Sorry, I don't think favoring interleaved loads over gather is always correct.

Where am i doing that?

Doesn't comments in X86TargetTransformInfo.cpp say this patch is a hack to do that? Or I just understood it the other way around?

It's precisely the other way around.

Awkward :( Sorry for that.

No, i agree, this is really confusing.

Anyway, I want to hold for a while until I'm confident with this patch.

Rebased, NFC.

RKSimon added inline comments.Oct 17 2021, 8:20 AM
llvm/lib/Target/X86/X86TargetTransformInfo.cpp
4079

et?

4081

"TODO: AVX2 is the current cut-off......"

lebedev.ri marked 2 inline comments as done.

Address nits.

No, but actually this time.

@lebedev.ri , I saw you mentioned this patch on D111942. Could you explain what's the relationship between this one and the interleaving cost patches?

llvm/lib/Transforms/Vectorize/LoopVectorize.cpp
6963

It would be more productive if it includes the reason why we can’t change it right away.
Lack of such explanation led to the original version of the patch that repeats D93129.

@lebedev.ri , I saw you mentioned this patch on D111942. Could you explain what's the relationship between this one and the interleaving cost patches?

It's mostly tangential, the longer this patch drags out, the more tests may need to be updated, which isn't fun.

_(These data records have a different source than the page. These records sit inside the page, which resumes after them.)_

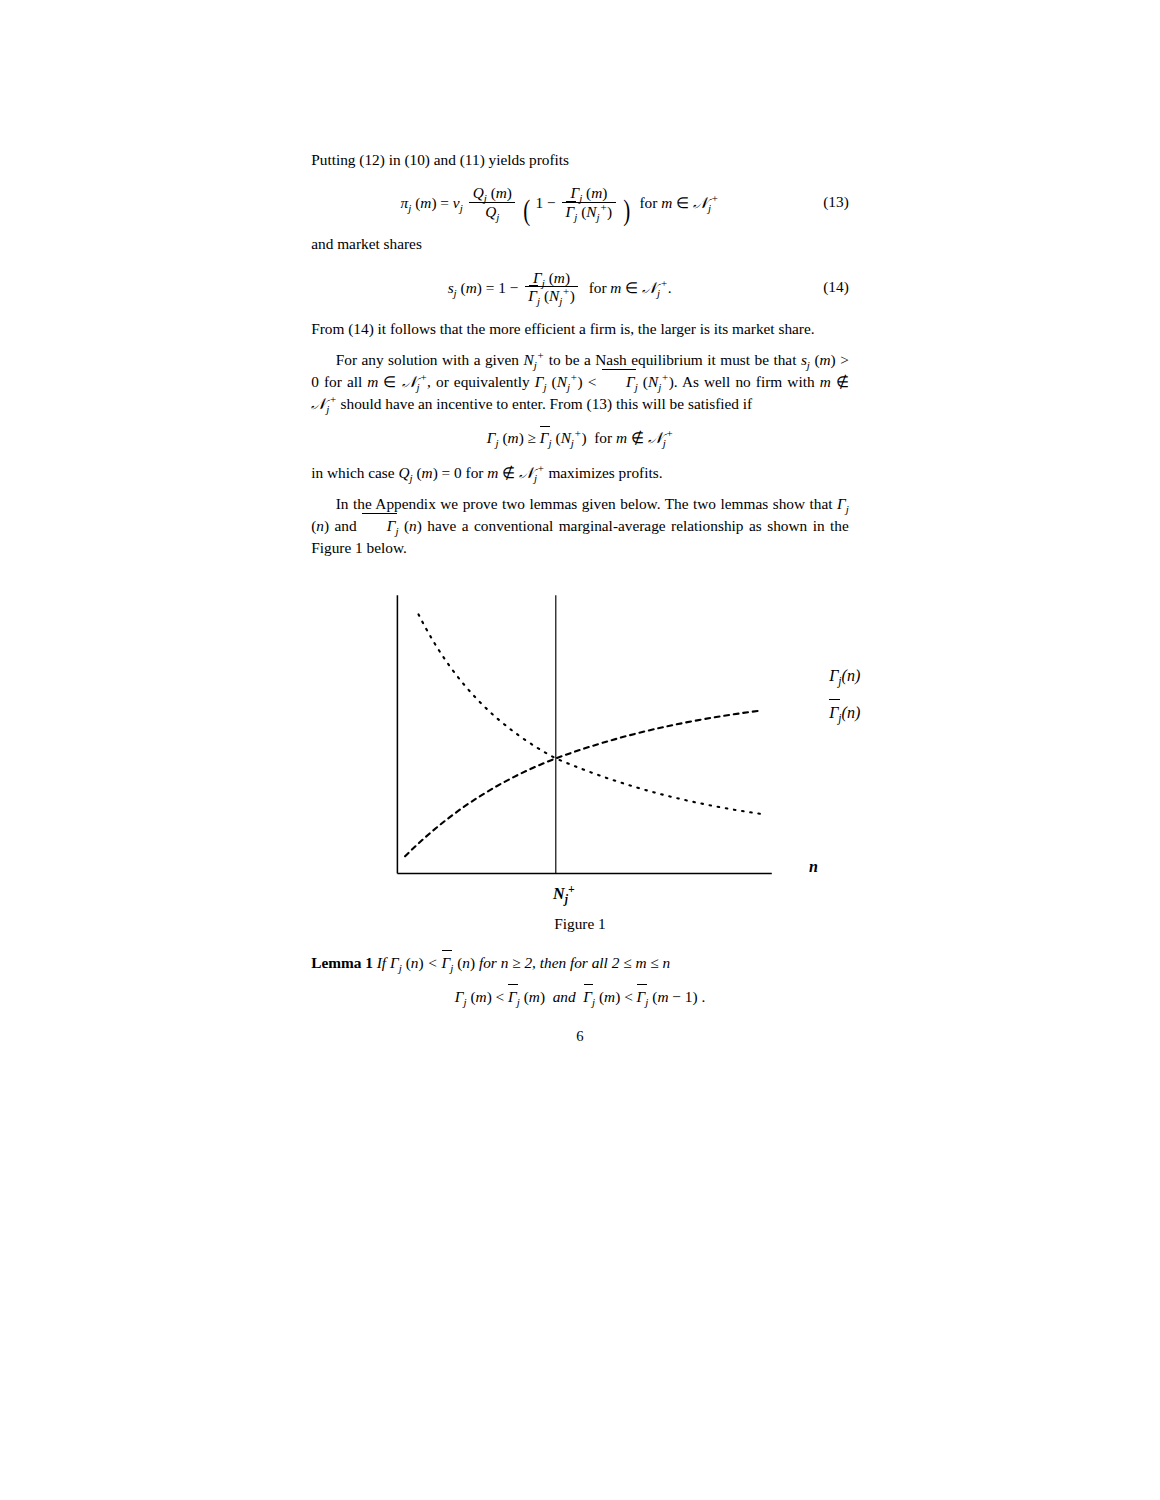Putting (12) in (10) and (11) yields profits
πj (m) = vj Qj (m) Qj ( 1 − Γj (m) Γj (Nj+) ) for m ∈ 𝒩j+
(13)
and market shares
sj (m) = 1 − Γj (m) Γj (Nj+) for m ∈ 𝒩j+.
(14)
From (14) it follows that the more efficient a firm is, the larger is its market share.
For any solution with a given Nj+ to be a Nash equilibrium it must be that sj (m) > 0 for all m ∈ 𝒩j+, or equivalently Γj (Nj+) < Γj (Nj+). As well no firm with m ∉ 𝒩j+ should have an incentive to enter. From (13) this will be satisfied if
Γj (m) ≥ Γj (Nj+) for m ∉ 𝒩j+
in which case Qj (m) = 0 for m ∉ 𝒩j+ maximizes profits.
In the Appendix we prove two lemmas given below. The two lemmas show that Γj (n) and Γj (n) have a conventional marginal-average relationship as shown in the Figure 1 below.
Γj(n) Γj(n) n Nj+
Figure 1
Lemma 1 If Γj (n) < Γj (n) for n ≥ 2, then for all 2 ≤ m ≤ n
Γj (m) < Γj (m) and Γj (m) < Γj (m − 1) .
6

Naive interleaving sequence is: wide load + extracts + inserts,
while scalarized gather sequence is: narrow loads + inserts,

Right now "gather" sequence is modelled as having artificially-high cost
(what this patch changes), effectively prohibiting using it for vectorization.
But afterwards, naturally, the cost of scalarized gather sequence lowers,
becoming more attractive for vectorization, and sometimes even more than
for the naive interleaving sequence, as you can see in interleaved-load-i16-stride-5.ll.

But in general, we can assume that sequence of shuffles may be better than
a sequence of extracts+inserts, so we may be better off with interleaving
rather than gather. But we can't really improve the cost modelling for the
naive interleaving sequence (because we can't really properly cost model shuffles),
so what we have to do is hardcode the costs for the interestting interleaving tuples
in the cost tables, like i have done in those 90+ patches.

llvm/lib/Transforms/Vectorize/LoopVectorize.cpp
6963

I'm open to suggestions as to how this should be amended.

Thanks for the explanation! Apologize for my silly questions, I'm still learning in this realm :)

It's mostly tangential, the longer this patch drags out, the more tests may need to be updated, which isn't fun.

I don't get the point, why a tangential patch results in test updated?

Naive interleaving sequence is: wide load + extracts + inserts,
while scalarized gather sequence is: narrow loads + inserts,

Right now "gather" sequence is modelled as having artificially-high cost
(what this patch changes), effectively prohibiting using it for vectorization.
But afterwards, naturally, the cost of scalarized gather sequence lowers,
becoming more attractive for vectorization, and sometimes even more than
for the naive interleaving sequence, as you can see in interleaved-load-i16-stride-5.ll.

I think the high cost might have practical consideration, e.g., impact some benchmarks etc.
What's the value to give a cost smaller than naive interleaving sequence? IIUC, you are saying we prefer naive interleaving to scalarized gather, right?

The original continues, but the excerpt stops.